J’ai la chair rustique et l’écorce en sueur.
Je ne monte aucun roc, je ne cherche de gloire,
Je creuse sous le sol, dans la boue et l’Histoire.
Alors, passe ou demeure. Lis, raille ou t’endors.
Mais retiens qu’en ce jour, le silence est un corps.
Et si l’on te demande: « Qui donc parle si haut?»
Réponds sans hésiter: « Un légume ou peu s'en faut.»

– Qu'auriez-vous pu dire de ce prologue?
– Vous voulez dire "si j'étais..."
– C'est cela même...
– Eh bien! mettons que je sois... Alors je dirai que ce prologue se donne d’abord comme un refus: refus de la préface convenue, du dispositif rhétorique, du jeu littéraire convenu.
– Mais il serait erroné d’y lire seulement une posture critique ou parodique!
– Ce refus est un déplacement de l’espace du sens, un acte par lequel le sujet de l’énonciation, Don Carotte, se constitue non dans le miroir d’un monde préétabli, mais dans la faille d’un langage réapproprié, étranglé, rugueux.
– Je ne suis pas sûr de pouvoir suivre… votre lyrisme!
– Le sujet lyrique ici ne décrit pas son monde, il en émerge. Il ne parle pas depuis une identité donnée, mais depuis un événement d’ouverture…
– Lequel… et… si j’ose… quel lien cela peut-il avoir à faire avec Pinocchio l’Autre?
– Par le lien du langage qui, s’arrachant à ses formes figées, se fait expérience. Chez Maldiney, l’existence humaine n’est jamais enfermée dans une configuration: elle est ex-position, arrachement, contact avec l’originel. Ce prologue en épouse le rythme.

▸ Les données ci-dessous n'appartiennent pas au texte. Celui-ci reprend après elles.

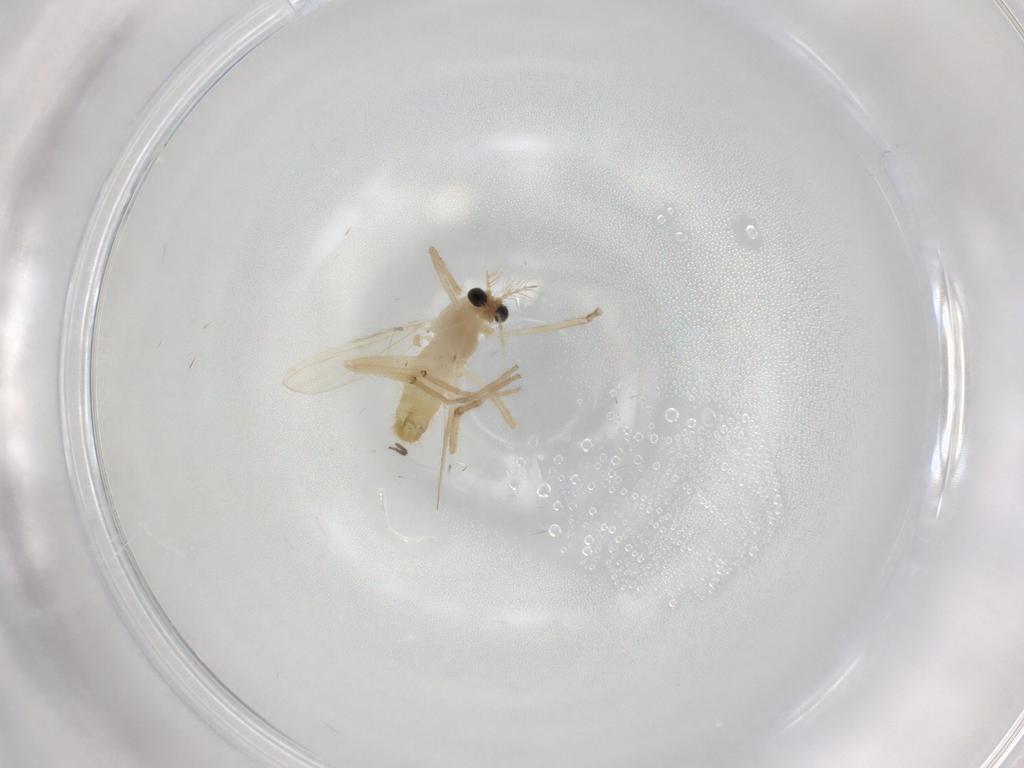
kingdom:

« Je suis né dans un champ, pas dans un monastère,
Pas forgé dans le bronze, mais poussé dans la terre. »
– Cela je peux le comprendre…
– L’être de Don Carotte est donc éphainesthai, surgissement… comme Pinocchio l’Autre… Ils ne viennent t pas du Logos antique, ni des mythes littéraires. Ils ne sont pas nés dans une histoire: ils sont nés hors d’elle, par son propre dire. Son langage est celui de la terre, de la chair informe, du temps ouvert, non du savoir encyclopédique ou des formes culturelles sédimentées. Ils ne sont pas des références, ils sont des phénomènes.

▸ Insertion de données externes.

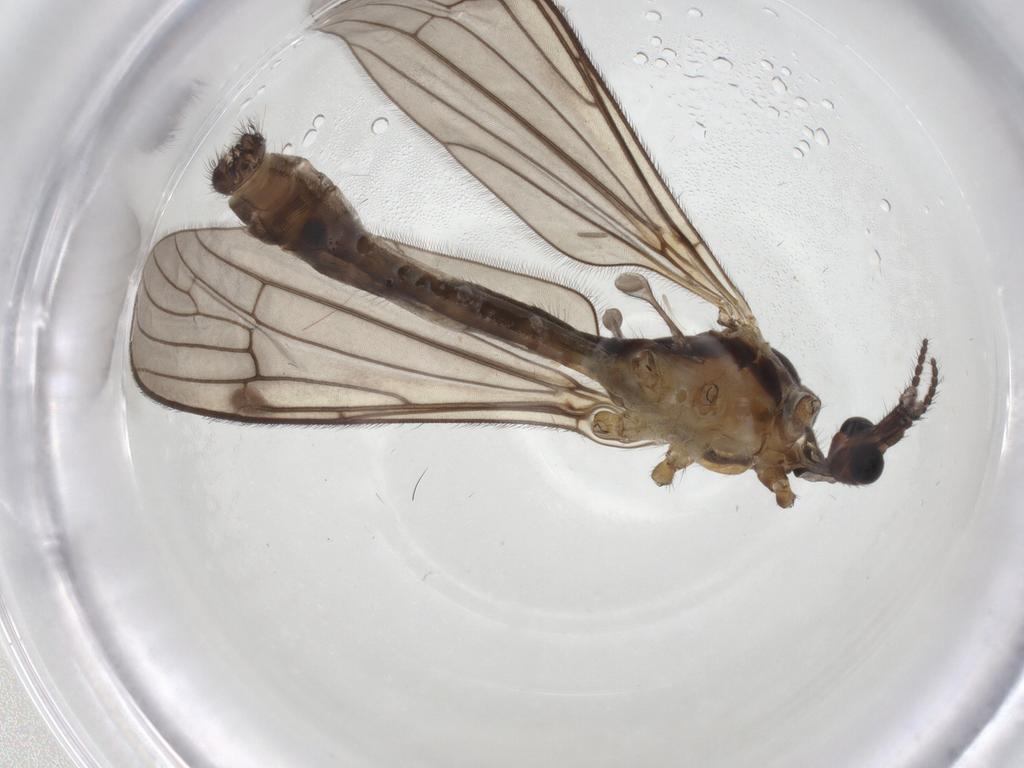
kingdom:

– Ce prologue est aussi d’un autre temps… il me semble…
– Il est “ainsi” inactuel: il s’ex-siste
hors du temps de la littérature. Il ne cite pas, il n’aligne pas des
autorités, il profère. Or, chez Maldiney, proférer ce n’est pas imposer
une parole, mais laisser advenir ce qui n’était pas encore pensable. Le langage ici n’est pas l’instrument d’une démonstration, mais le lieu d’un possible.
« Je suis ce rejeton qu’on taille en dérision, / Mais j’ai pour m’appuyer plus qu’une illusion.»
– Qu’est-ce donc qu’un rejeton?
– Le rejeton, c’est l’informe. Mais ce rejeton ne veut pas devenir « forme ». Il veut habiter la déhiscence…
– Oh… rien ne me sera épargné…
– … cette coupure par laquelle le sens peut éclore, non pas comme contenu, mais comme événement.